I met a problem while using wireshark, which was that i only wanted to crawl the data package of HTTP by setting a filter, but when i input HTTP in filtering condition as setting the network card, why it showed red meaning the setting was wrong, but input TCP etc. , it showed right. please tell me what is the reason. Though filtering condition can be set to be tcp port 80, it can only crawl the HTTP passed the 80 port. If some HTTP do not pass the 80 part, how to crawl it?

asked 20 Dec '12, 22:52

jun's gravatar image

jun
1223
accept rate: 0%

edited 20 Dec '12, 23:07


One Answer:

0

it showed right. please tell me what is the reason.

the reason is already explained in your other question with the same content. I'll repeat it for you:

You cannot use http as a capture filter, as that is not valid libpcap filter syntax. whereas tcp is a valid filter.

See here: http://www.manpagez.com/man/7/pcap-filter/

Please use this filter instead: tcp port 80

Though filtering condition can be set to be tcp port 80, it can only gain the HTTP protocol passed the 80 port. If some HTTP protocol do not pass the 80 part, how to gain it?

Wireshark needs a criteria to identify a protocol during the capture phase. That criteria is usually the protocol and the port (80, 3128, 8080, etc.). So, if you want to capture HTTP with libpcap, regardless of the port, you can only try to identify the usual HTTP request commands in the tcp payload.

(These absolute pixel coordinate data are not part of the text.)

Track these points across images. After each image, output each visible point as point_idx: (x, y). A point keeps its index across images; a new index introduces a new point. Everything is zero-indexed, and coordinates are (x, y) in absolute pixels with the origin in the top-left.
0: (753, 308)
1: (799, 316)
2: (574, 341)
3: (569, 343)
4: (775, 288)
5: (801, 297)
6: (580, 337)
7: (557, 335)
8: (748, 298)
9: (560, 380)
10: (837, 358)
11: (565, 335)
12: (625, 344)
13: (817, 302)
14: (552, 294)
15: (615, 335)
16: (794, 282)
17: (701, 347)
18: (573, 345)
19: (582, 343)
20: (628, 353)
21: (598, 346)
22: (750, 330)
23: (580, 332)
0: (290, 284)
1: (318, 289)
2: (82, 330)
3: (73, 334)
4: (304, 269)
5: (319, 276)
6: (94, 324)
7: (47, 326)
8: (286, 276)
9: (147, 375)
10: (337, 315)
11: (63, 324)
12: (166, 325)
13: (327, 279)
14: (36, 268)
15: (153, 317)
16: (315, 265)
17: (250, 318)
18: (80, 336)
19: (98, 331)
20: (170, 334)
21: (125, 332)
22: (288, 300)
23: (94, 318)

Looking for 'GET ' in the payload:

tcp[((tcp[12:1] & 0xf0) >> 2):4] = 0x47455420

Looking for 'POST' in the payload:

tcp[((tcp[12:1] & 0xf0) >> 2):4] = 0x504F5354

Explanation:

  • ((tcp[12:1] & 0xf0) >> 2) represents the length of the tcp header
  • tcp[header_length:4] = 0x47455420 looks for 4 bytes in the tcp packet, beginning at the end of the header. Those 4 bytes are compared to the ASCII representation of 'GET '.

So, if you want to look for all HTTP commands, you need to combine several of these filters.

tcp[((tcp[12:1] & 0xf0) >> 2):4] = 0x47455420 or tcp[((tcp[12:1] & 0xf0) >> 2):4] = 0x504F5354 or xxxxx

Replace xxxxx with the filters for HEAD and other HTTP commands.

IMPORTANT: There are some problems

the most important problem

  • with the filters shown above, you will only capture packets that contain the HTTP requests. As your are interested in the HTTP payload, this method does not work for you.

other problems

  • Some HTTP implementations accept 'get' or 'Get' instead of 'GET', so you will probably miss some HTTP requests, unless you add filters for all possible lowercase/uppercase combinations.
  • You will get false positives, if the strings 'GET', 'POST', 'HEAD', etc. happen to be at the beginning of the TCP payload (e.g. as part of a text file that is transferred via ftp).
  • You may get performance problems, if you need to capture at high packet rates

So, if you need the whole HTTP payload for all HTTP connections, regardless of the port, you cannot do that with libpcap filters (Wireshark capture filters). So, you can only capture all data and later use display filters to extract only HTTP sessions.

A possible alternative would be one of these commands:

tshark -ni 0 -R "http" -V
tshark -ni 0 -R "http" -T pdml

However, you cannot write that data into a pcap file (-w not supported together with -R), so you need to analyze the output of tshark with other tools than Wireshark.

HINT: tshark will also not detect HTTP on ports other than the default port list of the HTTP dissector: 80,3128,3132,5985,8080,8088,11371,1900,2869 !!

If you tell us more about your plans (why do you need to capture HTTP payload (regardless of the port), we might be find a different solution.

Regards
Kurt

answered 20 Dec '12, 23:23

Kurt%20Knochner's gravatar image

Kurt Knochner ♦
24.8k1039237
accept rate: 15%

edited 21 Dec '12, 10:45